Professeur émérite des universités et spécialiste du dix-huitième siècle, Jacques Proust, d'une manière novatrice, s'attache à « peindre » une Europe réfractée par le prisme japonais, restituant ainsi l'image que les Européens, surtout missionnaires portugais ou commerçants hollandais, ont voulu en donner.

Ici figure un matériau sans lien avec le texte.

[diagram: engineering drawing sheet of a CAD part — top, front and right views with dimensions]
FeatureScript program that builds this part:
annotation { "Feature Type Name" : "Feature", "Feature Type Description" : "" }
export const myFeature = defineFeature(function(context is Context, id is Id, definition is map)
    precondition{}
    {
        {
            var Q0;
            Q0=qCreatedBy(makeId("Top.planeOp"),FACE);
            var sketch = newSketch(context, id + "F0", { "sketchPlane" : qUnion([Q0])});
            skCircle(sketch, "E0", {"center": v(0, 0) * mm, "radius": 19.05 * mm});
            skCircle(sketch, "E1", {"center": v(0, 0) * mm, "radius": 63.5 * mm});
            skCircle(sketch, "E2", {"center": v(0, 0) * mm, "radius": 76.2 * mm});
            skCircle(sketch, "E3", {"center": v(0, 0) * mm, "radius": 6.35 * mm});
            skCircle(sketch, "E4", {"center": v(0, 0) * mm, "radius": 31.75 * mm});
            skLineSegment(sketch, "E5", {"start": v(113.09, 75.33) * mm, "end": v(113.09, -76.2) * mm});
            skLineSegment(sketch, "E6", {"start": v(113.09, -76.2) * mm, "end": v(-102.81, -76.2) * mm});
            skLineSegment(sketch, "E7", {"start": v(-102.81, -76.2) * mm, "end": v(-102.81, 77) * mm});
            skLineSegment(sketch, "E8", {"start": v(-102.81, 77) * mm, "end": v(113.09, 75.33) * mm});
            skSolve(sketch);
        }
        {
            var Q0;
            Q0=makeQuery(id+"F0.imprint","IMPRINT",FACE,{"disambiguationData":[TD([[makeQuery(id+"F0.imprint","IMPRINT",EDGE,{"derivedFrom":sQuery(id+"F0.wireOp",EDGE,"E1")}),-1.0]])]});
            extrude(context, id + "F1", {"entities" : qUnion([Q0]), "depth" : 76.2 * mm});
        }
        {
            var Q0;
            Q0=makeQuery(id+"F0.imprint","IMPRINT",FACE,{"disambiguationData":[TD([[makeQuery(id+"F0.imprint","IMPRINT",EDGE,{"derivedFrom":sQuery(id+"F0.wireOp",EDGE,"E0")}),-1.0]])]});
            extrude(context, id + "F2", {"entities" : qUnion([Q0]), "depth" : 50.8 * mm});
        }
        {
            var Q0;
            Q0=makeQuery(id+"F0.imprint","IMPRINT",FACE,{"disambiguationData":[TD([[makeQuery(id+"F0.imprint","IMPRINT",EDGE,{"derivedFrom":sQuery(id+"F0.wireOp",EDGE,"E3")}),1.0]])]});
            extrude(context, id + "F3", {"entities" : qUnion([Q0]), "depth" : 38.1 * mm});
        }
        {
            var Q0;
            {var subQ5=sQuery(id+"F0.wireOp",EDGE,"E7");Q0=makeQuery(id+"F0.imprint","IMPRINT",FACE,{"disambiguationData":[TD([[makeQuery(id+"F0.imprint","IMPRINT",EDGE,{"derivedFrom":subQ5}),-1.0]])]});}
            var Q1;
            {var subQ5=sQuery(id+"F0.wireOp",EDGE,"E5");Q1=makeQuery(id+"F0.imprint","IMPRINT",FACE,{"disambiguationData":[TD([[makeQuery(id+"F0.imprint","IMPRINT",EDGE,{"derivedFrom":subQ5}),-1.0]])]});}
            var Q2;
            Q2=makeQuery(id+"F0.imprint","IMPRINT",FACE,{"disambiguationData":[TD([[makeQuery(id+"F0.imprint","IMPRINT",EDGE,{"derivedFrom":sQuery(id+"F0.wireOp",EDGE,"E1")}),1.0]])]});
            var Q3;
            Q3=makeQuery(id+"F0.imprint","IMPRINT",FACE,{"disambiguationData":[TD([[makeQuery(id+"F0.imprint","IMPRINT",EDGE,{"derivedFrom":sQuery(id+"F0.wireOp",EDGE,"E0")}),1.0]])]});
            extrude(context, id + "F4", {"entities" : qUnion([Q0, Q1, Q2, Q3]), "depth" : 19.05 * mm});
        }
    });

Au fil de cette étude fondée sur de nombreux documents écrits ou iconographiques, on découvre, révélateur des crises scientifiques ou religieuses, un Aristote modelé à l'usage des Japonais par les jésuites portugais, un Érasme tout aussi singulier, un christianisme mâtiné de mythologie bouddhique, des personnalités étonnantes, parmi lesquelles le père Ferreira, jésuite converti au bouddhisme. Dans le domaine artistique, le phénomène joue également : les Japonais fascinés par l'optique et la découverte de la perspective réinventent, en cohérence avec leur art traditionnel, une esthétique qui fait apparaître en retour des potentialités nouvelles aux yeux des Occidentaux.
À travers ce prisme du Japon, l'Occident qui a si longtemps cherché à imposer son modèle se manifeste tout entier dans ses limites. Soulignant les effets bénéfiques de cette confrontation, Jacques Proust nous invite à élargir notre vision. Ainsi peut-être l'histoire des idées pourra-t-elle rompre avec un européocentrisme fallacieux et trompeur.